** Opening MATERIAL FOR THIS EXERCISE block **
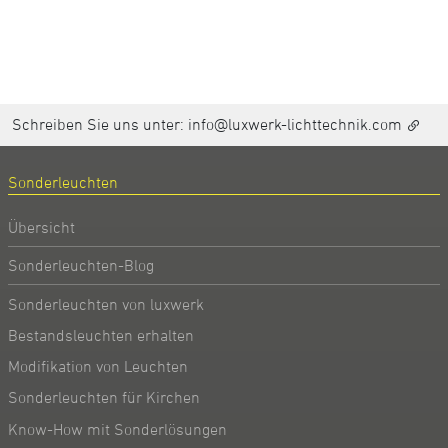
Schreiben Sie uns unter:
info@luxwerk-lichttechnik.com
Sonderleuchten
Übersicht
Sonderleuchten-Blog
Sonderleuchten von luxwerk
Bestandsleuchten erhalten
Modifikation von Leuchten
Sonderleuchten für Kirchen
Know-How mit Sonderlösungen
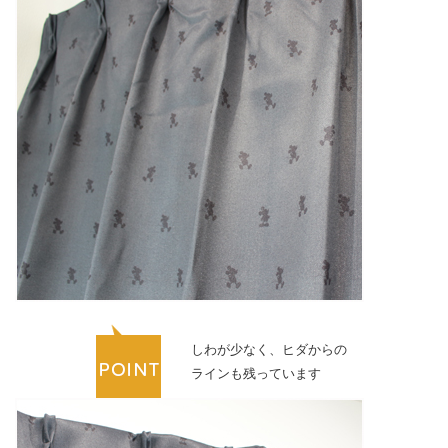
しわが少なく、ヒダからの
ラインも残っています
** Closing MATERIAL FOR THIS EXERCISE block **
Nothing but the records, repeated exactly and stripped of pictures, should appear in the answer.

COMPLETED TASK -
Schreiben Sie uns unter:
info@luxwerk-lichttechnik.com
Sonderleuchten
Übersicht
Sonderleuchten-Blog
Sonderleuchten von luxwerk
Bestandsleuchten erhalten
Modifikation von Leuchten
Sonderleuchten für Kirchen
Know-How mit Sonderlösungen
しわが少なく、ヒダからの
ラインも残っています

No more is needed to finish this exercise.